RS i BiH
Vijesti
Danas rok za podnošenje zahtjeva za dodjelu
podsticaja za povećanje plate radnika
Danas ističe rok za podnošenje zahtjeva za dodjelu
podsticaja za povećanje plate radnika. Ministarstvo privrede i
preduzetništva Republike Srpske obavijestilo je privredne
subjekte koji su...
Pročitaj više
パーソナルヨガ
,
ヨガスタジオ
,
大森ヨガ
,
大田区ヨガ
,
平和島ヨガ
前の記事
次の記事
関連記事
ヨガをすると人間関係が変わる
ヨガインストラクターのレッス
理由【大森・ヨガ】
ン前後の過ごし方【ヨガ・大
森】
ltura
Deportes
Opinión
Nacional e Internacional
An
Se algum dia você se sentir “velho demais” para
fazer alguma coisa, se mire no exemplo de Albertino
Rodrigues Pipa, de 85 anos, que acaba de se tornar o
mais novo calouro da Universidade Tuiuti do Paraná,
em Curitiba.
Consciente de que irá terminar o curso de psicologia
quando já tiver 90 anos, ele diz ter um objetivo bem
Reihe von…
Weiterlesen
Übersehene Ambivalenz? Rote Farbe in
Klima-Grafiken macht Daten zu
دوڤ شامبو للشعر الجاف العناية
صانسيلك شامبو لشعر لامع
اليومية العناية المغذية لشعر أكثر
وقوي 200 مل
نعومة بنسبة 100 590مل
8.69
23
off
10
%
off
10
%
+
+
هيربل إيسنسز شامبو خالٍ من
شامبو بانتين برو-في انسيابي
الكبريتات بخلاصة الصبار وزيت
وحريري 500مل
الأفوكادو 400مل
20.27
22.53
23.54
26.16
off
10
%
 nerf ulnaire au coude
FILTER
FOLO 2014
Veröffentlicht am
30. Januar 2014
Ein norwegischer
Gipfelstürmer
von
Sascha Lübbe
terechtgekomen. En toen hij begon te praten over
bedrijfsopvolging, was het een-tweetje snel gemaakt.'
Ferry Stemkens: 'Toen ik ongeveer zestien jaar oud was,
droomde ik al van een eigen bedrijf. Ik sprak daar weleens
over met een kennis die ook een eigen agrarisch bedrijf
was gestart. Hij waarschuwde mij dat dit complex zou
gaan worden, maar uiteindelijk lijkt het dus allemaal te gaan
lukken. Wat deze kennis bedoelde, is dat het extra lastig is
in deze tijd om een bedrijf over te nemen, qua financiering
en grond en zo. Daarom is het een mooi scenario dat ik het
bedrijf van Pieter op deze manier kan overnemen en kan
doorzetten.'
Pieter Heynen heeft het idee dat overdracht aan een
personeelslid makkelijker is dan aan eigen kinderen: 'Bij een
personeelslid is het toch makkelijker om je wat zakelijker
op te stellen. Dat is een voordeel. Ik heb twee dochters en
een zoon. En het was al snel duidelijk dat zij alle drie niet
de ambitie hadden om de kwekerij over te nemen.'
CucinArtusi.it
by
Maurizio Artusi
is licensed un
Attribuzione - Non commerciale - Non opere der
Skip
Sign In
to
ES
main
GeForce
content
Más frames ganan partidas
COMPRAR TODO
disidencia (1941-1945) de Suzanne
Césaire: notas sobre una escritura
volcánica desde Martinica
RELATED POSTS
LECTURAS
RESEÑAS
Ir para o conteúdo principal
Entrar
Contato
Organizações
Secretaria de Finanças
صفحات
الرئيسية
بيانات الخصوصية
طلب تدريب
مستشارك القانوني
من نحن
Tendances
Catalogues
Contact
...
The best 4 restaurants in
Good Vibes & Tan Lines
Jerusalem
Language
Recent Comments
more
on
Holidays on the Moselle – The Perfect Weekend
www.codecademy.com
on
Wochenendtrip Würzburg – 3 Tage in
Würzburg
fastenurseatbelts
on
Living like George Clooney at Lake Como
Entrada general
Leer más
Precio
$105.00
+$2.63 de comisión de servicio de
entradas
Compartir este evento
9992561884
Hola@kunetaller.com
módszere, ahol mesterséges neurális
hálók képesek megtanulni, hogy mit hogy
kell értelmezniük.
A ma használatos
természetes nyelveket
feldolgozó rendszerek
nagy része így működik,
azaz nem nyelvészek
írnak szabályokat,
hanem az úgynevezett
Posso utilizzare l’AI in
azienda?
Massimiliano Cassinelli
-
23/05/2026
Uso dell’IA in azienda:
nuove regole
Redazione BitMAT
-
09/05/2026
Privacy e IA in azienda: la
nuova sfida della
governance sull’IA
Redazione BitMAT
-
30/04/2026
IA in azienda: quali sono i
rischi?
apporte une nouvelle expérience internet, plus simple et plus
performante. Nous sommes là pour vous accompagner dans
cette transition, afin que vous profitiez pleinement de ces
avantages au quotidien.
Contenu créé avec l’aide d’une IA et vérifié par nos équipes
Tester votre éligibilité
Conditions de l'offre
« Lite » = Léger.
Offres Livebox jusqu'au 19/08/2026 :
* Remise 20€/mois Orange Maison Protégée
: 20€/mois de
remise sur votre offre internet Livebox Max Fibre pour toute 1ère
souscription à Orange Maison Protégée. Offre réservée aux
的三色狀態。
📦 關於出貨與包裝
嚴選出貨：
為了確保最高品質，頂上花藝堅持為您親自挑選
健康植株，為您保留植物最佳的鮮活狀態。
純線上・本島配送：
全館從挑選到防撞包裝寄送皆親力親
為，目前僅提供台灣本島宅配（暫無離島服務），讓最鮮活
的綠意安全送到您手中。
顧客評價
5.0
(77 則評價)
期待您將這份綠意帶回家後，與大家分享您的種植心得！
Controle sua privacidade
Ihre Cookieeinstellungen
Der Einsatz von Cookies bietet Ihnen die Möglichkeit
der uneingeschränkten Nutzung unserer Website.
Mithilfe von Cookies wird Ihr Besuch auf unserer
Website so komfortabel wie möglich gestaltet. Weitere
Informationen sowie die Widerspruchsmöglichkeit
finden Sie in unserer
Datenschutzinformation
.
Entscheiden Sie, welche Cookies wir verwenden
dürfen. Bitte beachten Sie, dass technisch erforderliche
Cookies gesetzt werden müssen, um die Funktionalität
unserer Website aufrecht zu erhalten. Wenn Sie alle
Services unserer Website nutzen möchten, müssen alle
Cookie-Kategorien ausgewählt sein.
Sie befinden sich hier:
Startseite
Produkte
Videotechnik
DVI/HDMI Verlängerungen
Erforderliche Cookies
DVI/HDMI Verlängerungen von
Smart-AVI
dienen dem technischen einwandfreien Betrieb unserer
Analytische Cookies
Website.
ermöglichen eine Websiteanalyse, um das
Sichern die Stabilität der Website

Your goal: What you give back should be exactly the lines of the data above from the line with "的綠意安全送到您手中。" through the line with "Informationen sowie die", both of those included, and nothing more.

Solution:
的綠意安全送到您手中。
顧客評價
5.0
(77 則評價)
期待您將這份綠意帶回家後，與大家分享您的種植心得！
Controle sua privacidade
Ihre Cookieeinstellungen
Der Einsatz von Cookies bietet Ihnen die Möglichkeit
der uneingeschränkten Nutzung unserer Website.
Mithilfe von Cookies wird Ihr Besuch auf unserer
Website so komfortabel wie möglich gestaltet. Weitere
Informationen sowie die Widerspruchsmöglichkeit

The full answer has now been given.